Click to See Complete Forum and Search --> : Algorithm to create unique value of characters


marbles
April 3rd, 2010, 09:37 PM
Is there some algorithm to somehow encrypt characters into a single value for later comparison with other character sequence with the same length?
no duplicates allowed: f.e. [a,b,c] = X, where X is the result of some operation to make those characters unique.

Adding up all ascii values doesn't work: [d = 100, e = 101] and [c = 99, f = 102]. Obviously both add up to 201 with different letters.

Is there an algorithm with some operations that would make that value unique?

Thanks!
marbles

MrViggy
April 5th, 2010, 11:11 AM
SHA1 (http://en.wikipedia.org/wiki/SHA1) is one algorithm that might work for you.

Viggy

nuzzle
April 6th, 2010, 02:49 PM
Is there an algorithm with some operations that would make that value unique?


Why not just store the characters as a string.
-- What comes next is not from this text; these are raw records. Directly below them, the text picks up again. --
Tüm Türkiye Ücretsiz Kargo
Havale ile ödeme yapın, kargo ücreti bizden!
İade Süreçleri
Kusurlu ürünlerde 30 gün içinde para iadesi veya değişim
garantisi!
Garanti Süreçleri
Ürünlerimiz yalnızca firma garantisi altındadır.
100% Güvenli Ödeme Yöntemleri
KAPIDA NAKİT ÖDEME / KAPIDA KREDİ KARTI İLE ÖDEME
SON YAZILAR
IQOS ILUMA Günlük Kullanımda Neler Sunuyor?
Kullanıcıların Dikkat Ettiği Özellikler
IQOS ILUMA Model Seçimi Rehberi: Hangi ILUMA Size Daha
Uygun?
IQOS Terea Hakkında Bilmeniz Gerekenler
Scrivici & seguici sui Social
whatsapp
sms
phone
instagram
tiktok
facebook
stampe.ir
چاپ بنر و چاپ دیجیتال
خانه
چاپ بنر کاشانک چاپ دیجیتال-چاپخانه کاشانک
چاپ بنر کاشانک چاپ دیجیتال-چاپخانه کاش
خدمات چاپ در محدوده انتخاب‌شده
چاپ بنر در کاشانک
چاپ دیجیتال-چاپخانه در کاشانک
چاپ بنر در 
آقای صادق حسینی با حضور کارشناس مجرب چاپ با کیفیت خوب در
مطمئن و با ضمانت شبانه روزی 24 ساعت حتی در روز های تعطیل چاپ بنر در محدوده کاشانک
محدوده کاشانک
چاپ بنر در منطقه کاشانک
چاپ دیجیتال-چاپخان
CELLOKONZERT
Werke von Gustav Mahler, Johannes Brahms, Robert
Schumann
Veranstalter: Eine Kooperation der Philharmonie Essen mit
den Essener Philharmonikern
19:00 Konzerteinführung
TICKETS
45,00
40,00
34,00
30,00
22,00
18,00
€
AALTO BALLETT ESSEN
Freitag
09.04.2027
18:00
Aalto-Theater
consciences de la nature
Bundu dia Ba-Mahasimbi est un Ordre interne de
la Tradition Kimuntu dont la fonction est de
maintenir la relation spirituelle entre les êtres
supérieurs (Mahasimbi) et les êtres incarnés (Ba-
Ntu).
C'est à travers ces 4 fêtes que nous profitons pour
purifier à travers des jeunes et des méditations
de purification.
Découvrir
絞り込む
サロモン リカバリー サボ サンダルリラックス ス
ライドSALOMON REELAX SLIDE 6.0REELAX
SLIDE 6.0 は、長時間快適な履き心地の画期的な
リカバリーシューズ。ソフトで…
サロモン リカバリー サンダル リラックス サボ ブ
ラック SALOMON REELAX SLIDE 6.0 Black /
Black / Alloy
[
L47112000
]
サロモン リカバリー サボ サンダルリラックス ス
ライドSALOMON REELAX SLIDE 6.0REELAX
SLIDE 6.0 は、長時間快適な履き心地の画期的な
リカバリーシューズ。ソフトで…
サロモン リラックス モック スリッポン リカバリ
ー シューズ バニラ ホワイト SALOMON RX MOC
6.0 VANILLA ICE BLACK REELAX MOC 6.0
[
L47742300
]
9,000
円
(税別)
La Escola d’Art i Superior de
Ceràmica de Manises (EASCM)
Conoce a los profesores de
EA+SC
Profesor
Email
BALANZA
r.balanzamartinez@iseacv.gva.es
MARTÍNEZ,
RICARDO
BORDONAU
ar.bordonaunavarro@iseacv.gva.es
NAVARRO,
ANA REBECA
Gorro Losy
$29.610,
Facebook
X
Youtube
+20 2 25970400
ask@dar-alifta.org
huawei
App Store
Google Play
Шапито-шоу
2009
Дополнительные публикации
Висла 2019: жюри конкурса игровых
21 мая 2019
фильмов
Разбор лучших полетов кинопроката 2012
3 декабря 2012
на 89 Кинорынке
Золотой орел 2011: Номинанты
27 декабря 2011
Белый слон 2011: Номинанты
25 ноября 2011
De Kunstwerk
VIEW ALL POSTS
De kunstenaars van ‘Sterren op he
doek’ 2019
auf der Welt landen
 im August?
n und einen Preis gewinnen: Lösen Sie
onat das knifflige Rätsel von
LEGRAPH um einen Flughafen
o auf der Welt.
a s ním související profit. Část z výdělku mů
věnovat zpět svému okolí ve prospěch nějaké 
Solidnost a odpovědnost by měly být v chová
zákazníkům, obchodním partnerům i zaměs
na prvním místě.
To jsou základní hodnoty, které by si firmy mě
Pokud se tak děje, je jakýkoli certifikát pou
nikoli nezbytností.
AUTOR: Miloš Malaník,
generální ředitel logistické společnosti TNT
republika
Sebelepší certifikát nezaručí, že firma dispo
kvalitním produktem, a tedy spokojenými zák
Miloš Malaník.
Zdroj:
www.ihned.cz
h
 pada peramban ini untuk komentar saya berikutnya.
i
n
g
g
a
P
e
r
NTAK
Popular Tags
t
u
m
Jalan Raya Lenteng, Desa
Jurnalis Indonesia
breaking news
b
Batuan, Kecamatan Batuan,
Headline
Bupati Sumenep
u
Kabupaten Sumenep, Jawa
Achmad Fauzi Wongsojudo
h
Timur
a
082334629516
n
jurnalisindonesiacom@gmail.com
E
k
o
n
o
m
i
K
It's a single value and it's unique.

marbles
April 6th, 2010, 04:43 PM
Why not just store the characters as a string. It's a single value and it's unique.

The problem is that the order doesn't matter: [a,b,c] and [b,c,a] should result in the same value. I tried generating all permutations and compare with a given string. But that gets huge the more characters there are.

Thanks

nuzzle
April 6th, 2010, 04:56 PM
The problem is that the order doesn't matter: [a,b,c] and [b,c,a] should result in the same value.


Just sort the strings. Then both [a,b,c] and [b,c,a] will turn out [a,b,c] and be equal.